I have two rather humorous stories about sentient weapons:
One was with the High School RPG group, one of my friends playing a barbarian found a very powerful sword. But the swords EGO and Willpower were greater than that of the character trying to wield it, so it would not cooperate with him. In fact the sword felt insulted to be owned by a dirty uncouth barbarian. This caused many ‘laugh out loud’ moments when my friend tried desperately to get his sword to help during dire moments, only to have it insult him and find ways to twist his commands to its own advantage and amusement. It all came to an end one day when he attempted to intimidate a group of Kobolds, he drew the sword with a flourish. He held high the glowing sword and dramatically shouted “Destroy!” I could not resist… He knew he had done something wrong by the look on my face. His eyes went wide, “What happened?” I smiled, “It blew up.”
“What?”
“You gave it an out.”
“Huh?”
“It would rather cease to exist than be held by you.”
“Ah, dude come on…”
“Your command gave it a way to do that without directly disobeying you.”
“Fuck.”
DESTROY! Became a running joke for months.
About 10 years later with another group almost the same thing happened-
A friend of mine had a big brutish Viking character who stumbles upon a very powerful sword. Once again the sword had a greater EGO, Willpower and INT than the would be owner. And the alignment of the sword and attempted owner also conflicted. The sword was not only intelligent but it was also telepathic, the original intent was that the sword could be used as an alarm if you were sleeping and an assassin crept into your room; but you could also plant the sword in a room and use it as a spy. But in this case it meant that the sword could harass you telepathically even if you stuffed it in a bag of holding, I heckled the poor guy during the games as the ‘voice of the sword’ to which the guy would often lose his cool and shout curses and tell it to “shut the fuck up”, to which the rest of the group would look at him strangely because of course the characters could not hear anything, the insults were sent telepathically.

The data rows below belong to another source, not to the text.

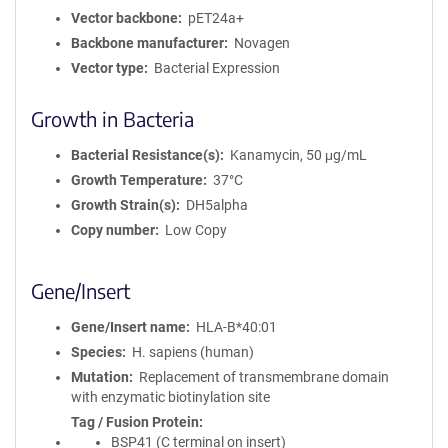
Vector backbone
pET24a+
Backbone manufacturer
Novagen
Vector type
Bacterial Expression
Growth in Bacteria
Bacterial Resistance(s)
Kanamycin, 50 μg/mL
Growth Temperature
37°C
Growth Strain(s)
DH5alpha
Copy number
Low Copy
Gene/Insert
Gene/Insert name
HLA-B*40:01
Species
H. sapiens (human)
Mutation
Replacement of transmembrane domain
with enzymatic biotinylation site
Tag / Fusion Protein
BSP41 (C terminal on insert)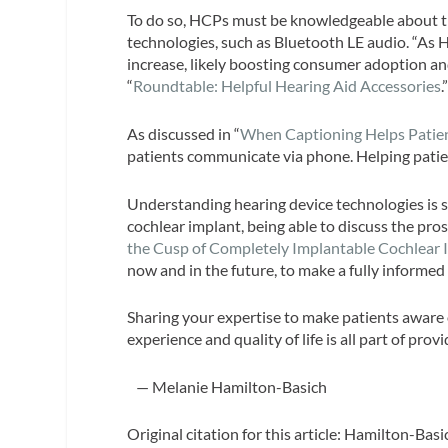
To do so, HCPs must be knowledgeable about the
technologies, such as Bluetooth LE audio. “As
increase, likely boosting consumer adoption an
“
Roundtable: Helpful Hearing Aid Accessories
.
As discussed in “
When Captioning Helps Patie
patients communicate via phone. Helping patien
Understanding hearing device technologies is s
cochlear implant, being able to discuss the pro
the Cusp of Completely Implantable Cochlear 
now and in the future, to make a fully informed
Sharing your expertise to make patients aware 
experience and quality of life is all part of pr
— Melanie Hamilton-Basich
Original citation for this article: Hamilton-B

The sword would suddenly glow at inappropriate times giving away the Viking’s position. If he tried to use it against a ‘good’ aligned character it would grow so heavy he could not hold it. He finally got so fed up with it one night he hurled it into a lake in a violent fit of frustration, the irony of that was not lost on the fellow gamers. They looked at me expectantly but I smirked and shook my head, “No, no… I does not become that sword.”
For me gaming is not about treasure and leveling up, it is about the interaction between characters and losing yourselves in the adventure. I do everything I can to prompt and encourage the players to be ‘in character’ when talking amongst themselves, and with NPC’s.